Nvidia announced it will keep Arm’s headquarters in the UK and will invest in a new facility there to push forward AI research, educate customers and provide a place for experimentation in robotics and automation. Huang said that commitment demonstrates how the acquisition will add to the UK’s technology footprint rather than detracting from it.
SoftBank’s sale of Arm unwinds another strategic investment in favour of boosting liquidity and enabling founder Masayoshi Son to focus on the more tactical investing he has said he wants to pursue.
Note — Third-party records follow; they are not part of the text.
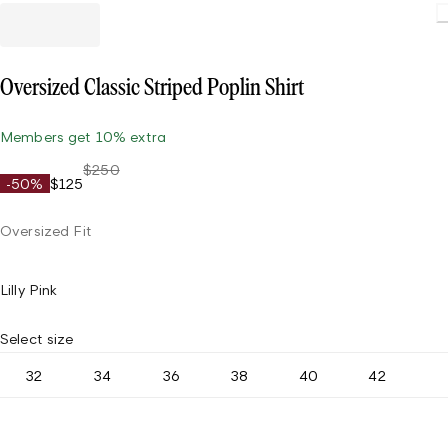
Oversized Classic Striped Poplin Shirt
Members get 10% extra
$250
-50%
$125
Oversized Fit
Lilly Pink
Select size
32
34
36
38
40
42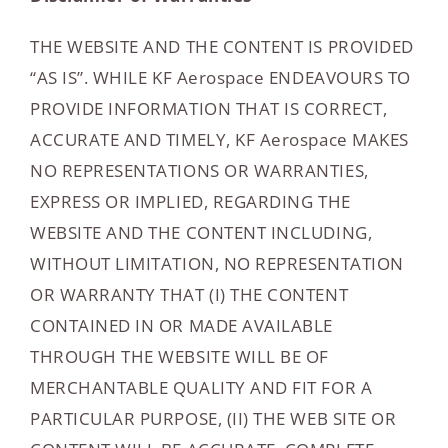
THE WEBSITE AND THE CONTENT IS PROVIDED
“AS IS”. WHILE KF Aerospace ENDEAVOURS TO
PROVIDE INFORMATION THAT IS CORRECT,
ACCURATE AND TIMELY, KF Aerospace MAKES
NO REPRESENTATIONS OR WARRANTIES,
EXPRESS OR IMPLIED, REGARDING THE
WEBSITE AND THE CONTENT INCLUDING,
WITHOUT LIMITATION, NO REPRESENTATION
OR WARRANTY THAT (I) THE CONTENT
CONTAINED IN OR MADE AVAILABLE
THROUGH THE WEBSITE WILL BE OF
MERCHANTABLE QUALITY AND FIT FOR A
PARTICULAR PURPOSE, (II) THE WEB SITE OR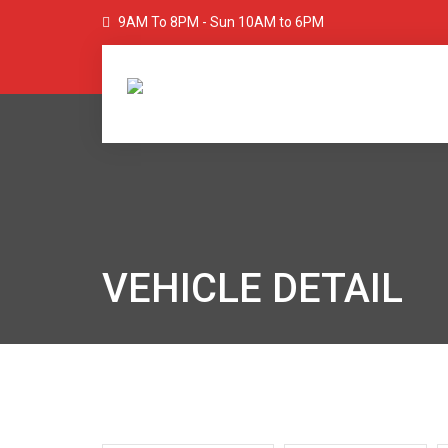
9AM To 8PM - Sun 10AM to 6PM
VEHICLE DETAIL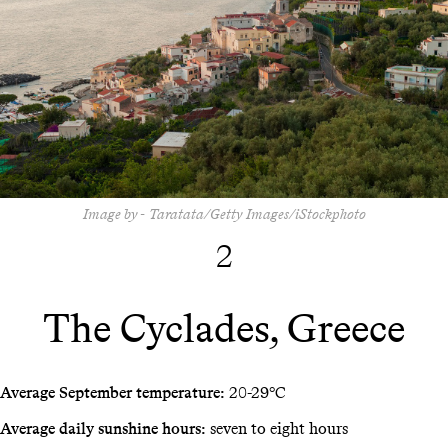
Image by - Taratata/Getty Images/iStockphoto
2
The Cyclades, Greece
Average September temperature:
20-29°C
Average daily sunshine hours:
seven to eight hours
Nvidia’s Huang runs a company that’s captured the attention of investors like few others in the past decade. Like Son, he’s a charismatic leader espousing a long-term vision of where technology is headed. The Taiwan-born entrepreneur is more engineering-focused than his Japanese counterpart, though, and often publically delves into the minutiae of semiconductor and computer science.
His latest successful recasting of Nvidia’s technology involves the processing of AI work done in data centres. The company’s chips are among the best at breaking up the manipulation of data into small pieces and then executing that in parallel at high speed.
Huang will also get a large footprint in the mobile industry and smartphones. A previous attempt by Nvidia to break Qualcomm’s dominance of that business failed. The biggest rival to Qualcomm in smartphone processors is Apple’s internal effort. Those two companies are among Arm’s biggest customers.
Even without a presence in mobile, Nvidia’s value has soared in the past decade. The stock, which ended 2010 at US$15.42 a share, closed Friday at US$486.58. That’s given it a market value of just over US$300 billion, almost US$100 billion more than Intel, the world’s largest chipmaker with seven times the revenue of Nvidia.